- **Required work**:
Lines with the word "pixels" in them are the ones to copy from the records.

- **Input**:
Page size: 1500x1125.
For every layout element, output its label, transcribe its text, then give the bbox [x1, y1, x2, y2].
--
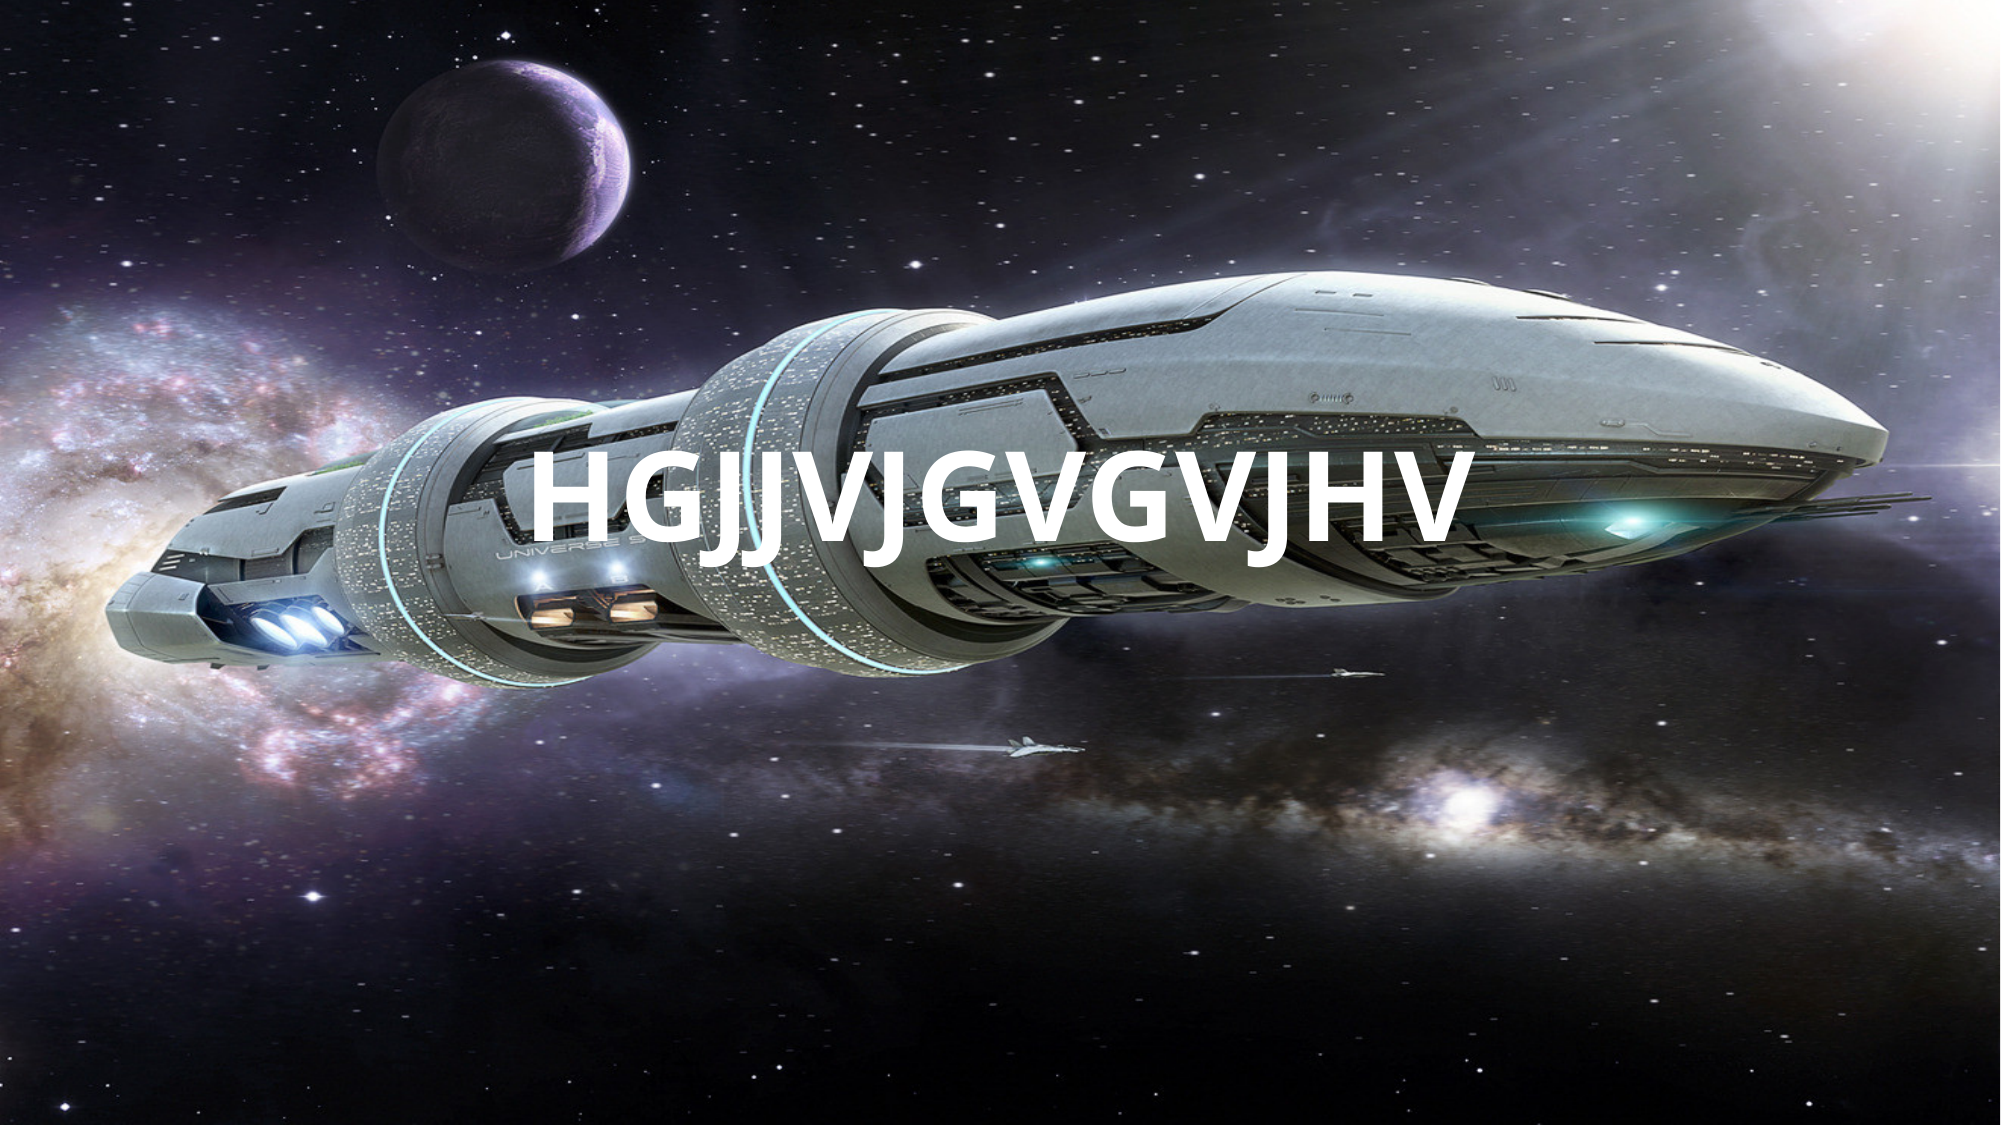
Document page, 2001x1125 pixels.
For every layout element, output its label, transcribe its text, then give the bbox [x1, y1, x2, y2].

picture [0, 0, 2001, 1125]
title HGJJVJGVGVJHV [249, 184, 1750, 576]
--
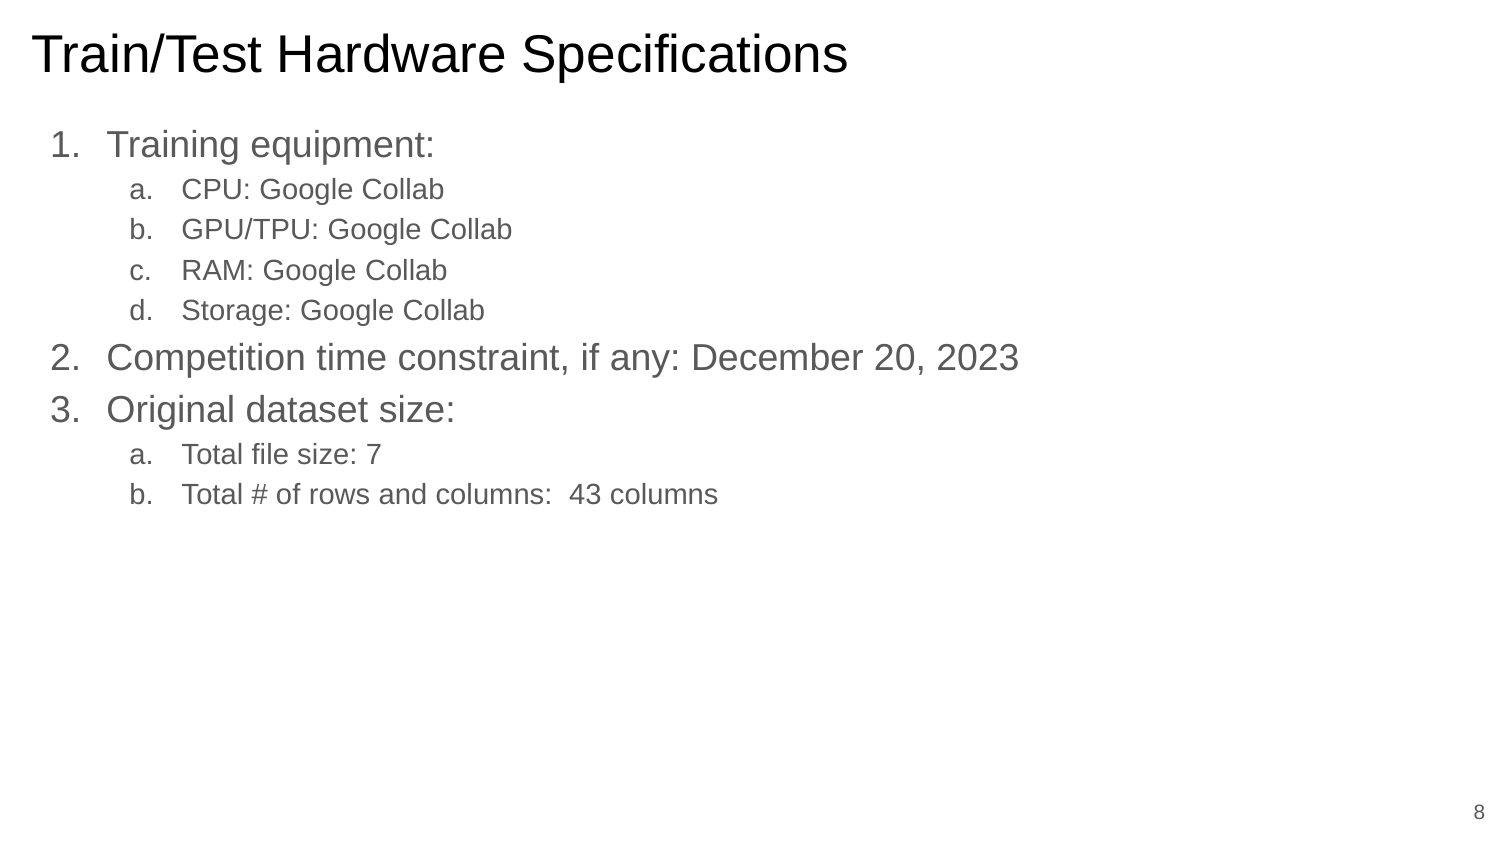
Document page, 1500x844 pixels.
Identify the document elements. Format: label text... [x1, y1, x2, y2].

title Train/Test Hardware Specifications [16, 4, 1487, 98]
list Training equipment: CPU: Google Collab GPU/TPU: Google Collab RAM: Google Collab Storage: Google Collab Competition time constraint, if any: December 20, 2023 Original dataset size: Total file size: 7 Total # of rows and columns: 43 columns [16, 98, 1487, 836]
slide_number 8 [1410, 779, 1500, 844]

- **Completed task**:
Document page, 2001x1125 pixels.
Document page, 1500x844 pixels.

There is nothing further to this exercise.